The Olympic Games are a high-stress environment for any athlete but were even more so for Igarashi who was carrying the home nation’s hopes on that cloudy day in July. The Japanese surfer credits part of the mental resilience he showed on Tsurigasaki Beach to the mind games Fioravanti would play with him growing up.

“He's made me a stronger competitor mentally just because I had to deal with all the other stuff that he would maybe be chirping in my ear and yapping at me,” Igarashi said. “I didn't want to see him do good. He didn't want to see me do good, so we were getting in each other's heads and telling each other how bad the other one's surfing is, or how ‘You look out of shape’ or ‘You should be training more’ or ‘Your board looks bad’.

“It was getting in each other's head to try and bring the other person's performance down, which sounds really, really aggressive, but looking back, I think it was as healthy as it could have gotten, a healthy rivalry."

“We had that kind of brotherhood, like iron sharpens iron," Kanoa Igarashi to Olympics.com

Even as teens, Jack Robinson and Kanoa Igarashi were already getting noticed for their surfing talent.

Picture by Morgan Maassen

That healthy rivalry had benefits for Fioravanti and Robinson as well.

The Italian looked poised to be the first of the trio to qualify for the WSL Championship Tour, at age 16, but an injury delayed his arrival until the 2017 season. He is the highest-ranked European surfer in the world and is set to make his second Olympic appearance at Paris 2024.

“I can guarantee you, without them, I wouldn't be here. And for sure without me Kanoa and Jack wouldn't be here,” Fioravanti said. “We're always challenging each other. We're always improving.”

Robinson qualified for the Championship Tour in 2020 and has since won seven events, including the Tahiti Pro in 2023.

“We were always travelling together,” Robinson said. “It shaped our careers and we pushed each other a lot.”

Fiancées, wives, kids… and a trio of Olympians

The competitive nature of the three surfers has propelled them all the way to the Olympic Games. Each secured his quota via a high ranking in the Championship Tour.

While Igarashi and Fioravanti made their Olympic debuts at Tokyo 2020, Paris 2024 will be the first time Robinson will join them on the Olympic stage.

“I really didn't think about that,” Robinson said of this new milestone in their friendship. “It just gave me the tingles. I feel like we've grown up together and it's pretty crazy.”

“We've been childhood friends and we're achieving childhood goals together and we're going to keep on battling, I would say, for the next 10 years,” Leonardo Fioravanti to Olympics.com

Things have changed for the trio over the past decade. They have swapped rock-paper-scissor duels and arguments about the best movies (Transformers vs Terminator Salvation) for wedding cakes, baby strollers and couture fashion.

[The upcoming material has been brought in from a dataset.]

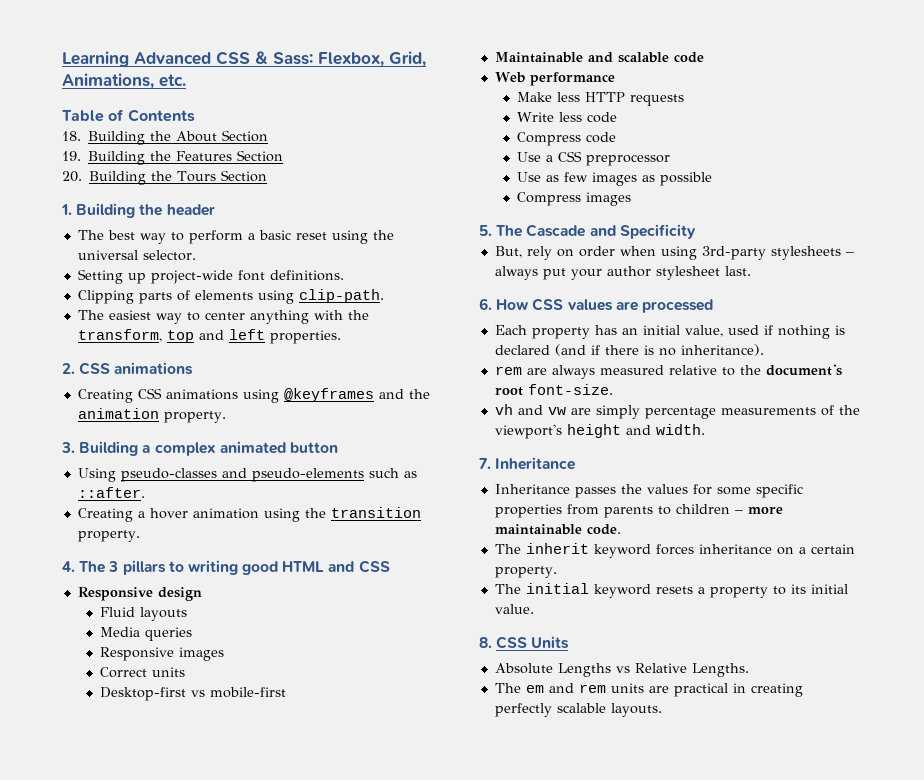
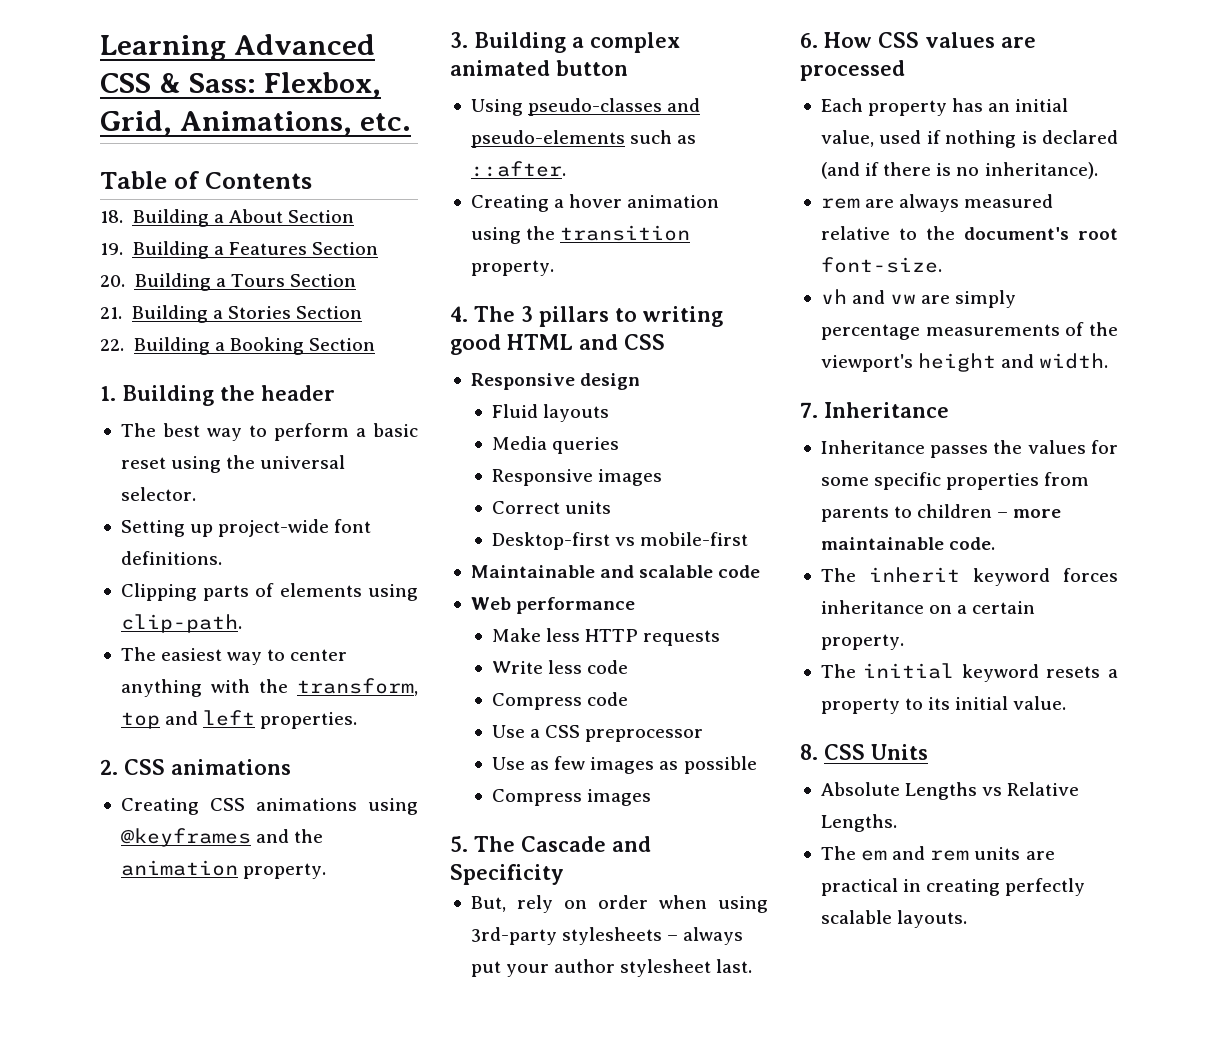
[150,131,172,141] the -> [213,214,224,223] a
[150,151,172,161] the -> [213,246,224,255] a
[151,171,173,181] the -> [215,278,226,287] a
(268, 176) none -> [100,305,362,323] [100,337,375,355] // 21. Building a Stories Section // 22. Building a Booking Section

Robinson married Brazilian model Julia Muniz in 2020 and the couple welcomed their first child in December 2023. In the same month, Fioravanti got engaged to his long-time girlfriend and Muniz’s good friend Sophia Wilson, while Igarashi continues to zip between environmental projects and red carpet events.

But even with these adult commitments, the friends still see each other often.

“We do the World Tour together, so we're together pretty much every week. We probably see each other more than we see our families. We're still amazing friends,” Fioravanti said. “When I'm going to get married, I'm sure they'll both be at my wedding. We'll for sure always have a friendship, no matter what.”

“I surf heats with Kanoa. I hang with him,” Robinson said. “Me and Leo, we hang out more now. He's a good guy. He's getting married. I'm like, ‘Woah, we're getting old!’

Igarashi has the same reaction of disbelief when he thinks of his now grown-up friends.

I still look at Leo and Jack as my 13-year-old friends. I don't see them as adults,” Igarashi said. “It's really cool to see how Jack's evolved as a person. Leo's evolved as a person. We've all evolved in our own ways. It's really cool to see, not only in the water, but also on land, just what kind of people that we've become.

“I guess we're growing up and I guess the kids ended up alright because we're all on Tour and we all have great success in our own way. You couldn't have scripted it any better.”